For an awesome, inspiring meal, try adding a grilled fish fillet and spooning the curry sauce right over the top. (The recipe above was made with light coconut milk. If you compare pictures, you can see that the full fat version looks thicker and creamier).

Grilled Mahi Mahi with Thai Green Curry Vegetables
Serves 4

4 Mahi Mahi fillets (I buy them at Costco, frozen, and defrost for a bit in warm water)
1 TBS butter, melted
1/2 lime or lemon
salt and pepper

For the fish:
Preheat your grill to high. You want a good sear on these bad boys. Squeeze your lime or lemon over the fish. Pour melted butter over that. Season with salt and pepper. 

To cook:
Grill to desired degree of doneness (or until fish flakes easily with a fork).

To serve:
Place fish fillet on a plate. Spoon the thai green curry vegetables right on top!


I've saved my favorite variation for last. I don't have a picture because when I made it earlier this week for dinner, I was too hungry to set up my camera and tripod and wait until I'd snapped the perfect shot. So you will just have to trust me that it is delicious.
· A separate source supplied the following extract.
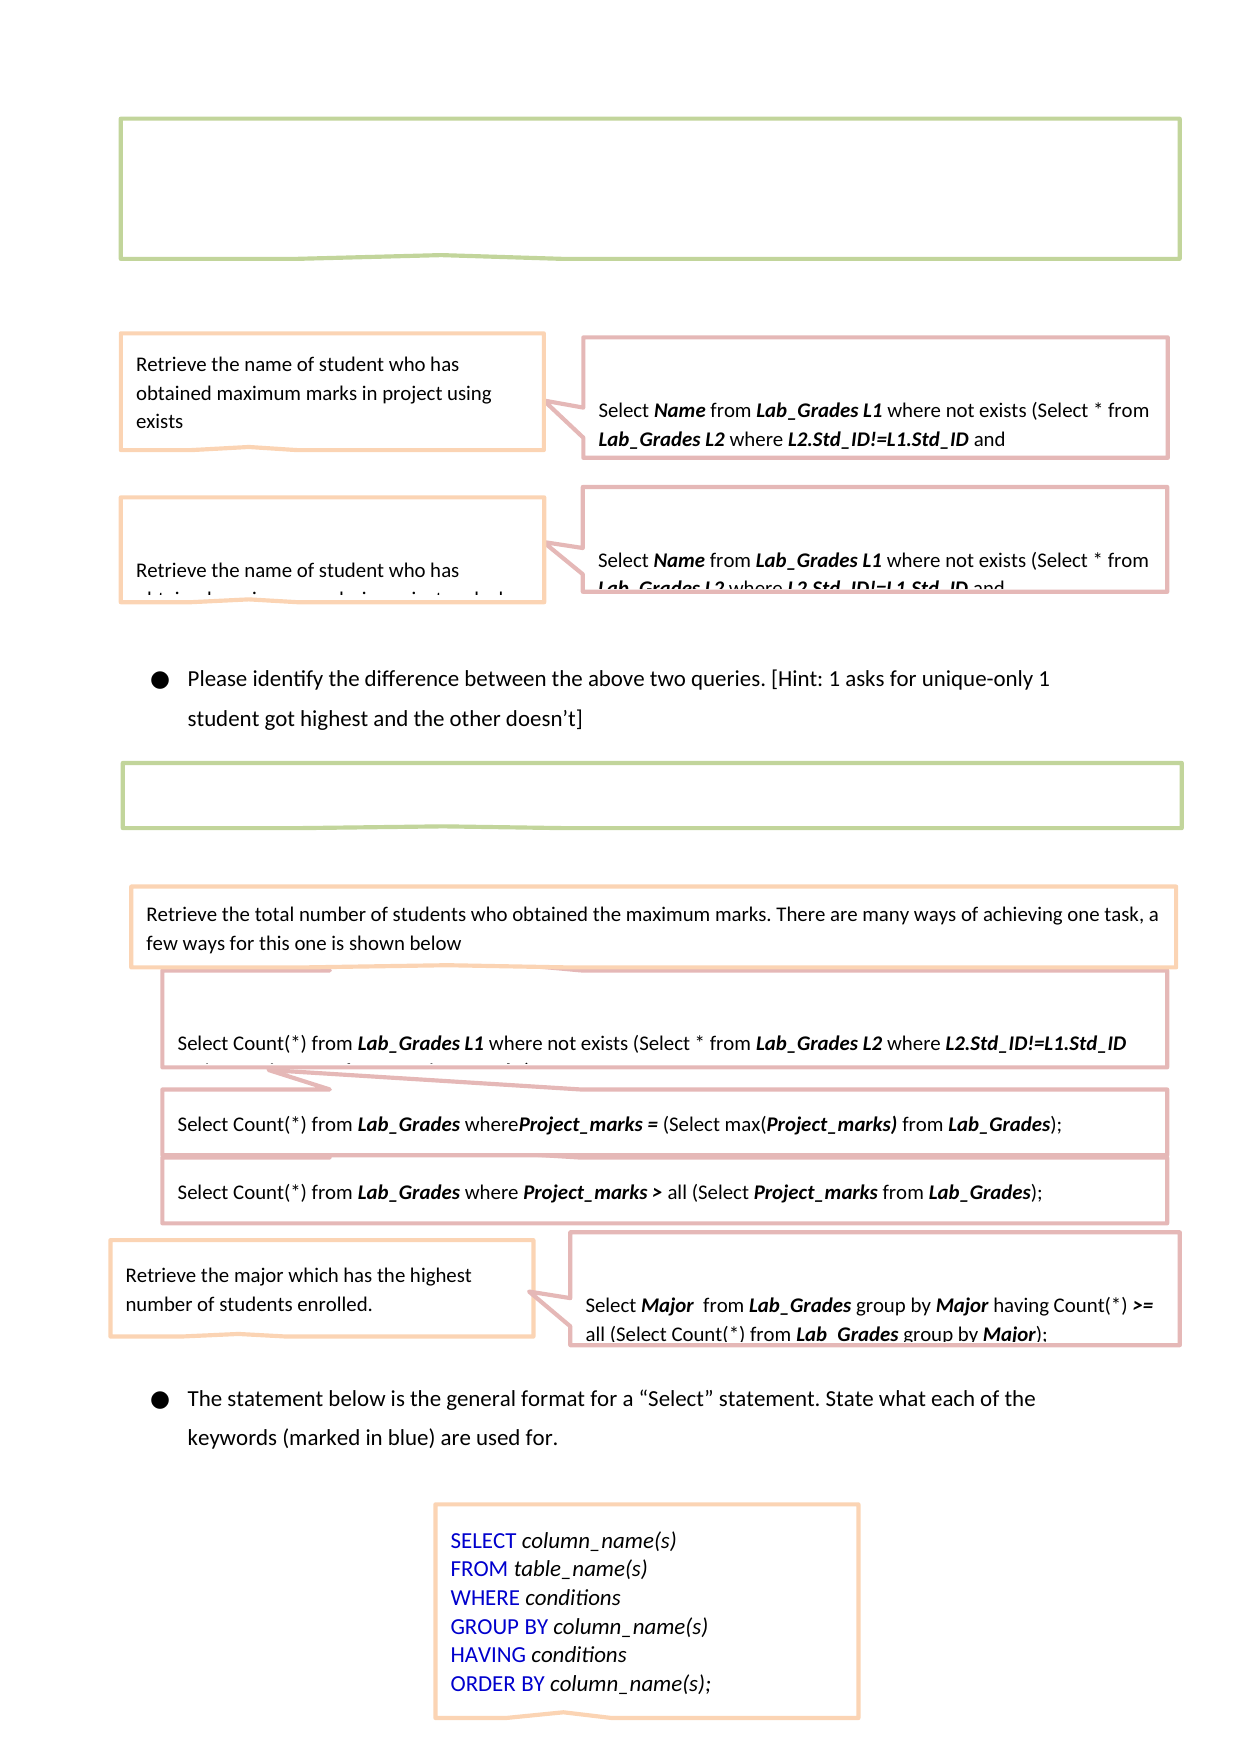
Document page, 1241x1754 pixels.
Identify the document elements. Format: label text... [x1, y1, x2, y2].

list Please identify the difference between the above two queries. [Hint: 1 asks for unique-only 1 student got highest and the other doesn’t] [150, 653, 1128, 732]
list The statement below is the general format for a “Select” statement. State what each of the keywords (marked in blue) are used for. [150, 1372, 1128, 1451]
Especially when it is piping hot. :)

Coconut Mahi Mahi with Thai Green Curry Vegetables
Serves 4

4 Mahi Mahi fillets (I buy them at Costco, frozen, and defrost for a bit in warm water)
1/2 cup dried unsweetened coconut flakes (Go Organic!)
1/2 cup almond flour
1 egg
salt and pepper
1/2 cup olive or grapeseed oil, or combination of the two

For the fish:
Combine coconut flakes, almond flour, 1/2 tsp salt and 1/4 tsp pepper in a shallow bowl. In another shallow bowl, beat egg. Dip each fillet, one at a time, into egg mixture, letting extra run off. Then completely coat the fillet with almond flour/coconut mixture.

To cook:
Place a large skillet or nonstick pan over medium heat. Add oil and cook until shimmering. Add fish fillets (don't crowd pan) and cook 3-5 minutes, or until golden brown. Keep an eye on the browning so as to not burn the coating. Carefully flip fillets over and cook an additional 3-5 minutes on second side, or until fish flakes easily with a fork.

For a lighter option, you can also bake the fish fillets in a 425F oven for 8-10 minutes, or until the fish flakes easily with a fork, carefully flipping the fish halfway through cooking, at about 4-5 minutes. The easiest way to get a crispy exterior is to coat a cooling rack with cooking spray and place it on top of a foil-lined baking sheet. The cooling rack allows heat to circulate the entire fillet and keep things crisp, rather than one side getting mushy from sitting on the pan.

To serve:
Place Mahi Mahi fillet on a plate. Spoon the thai green curry vegetables alongside, or right on top!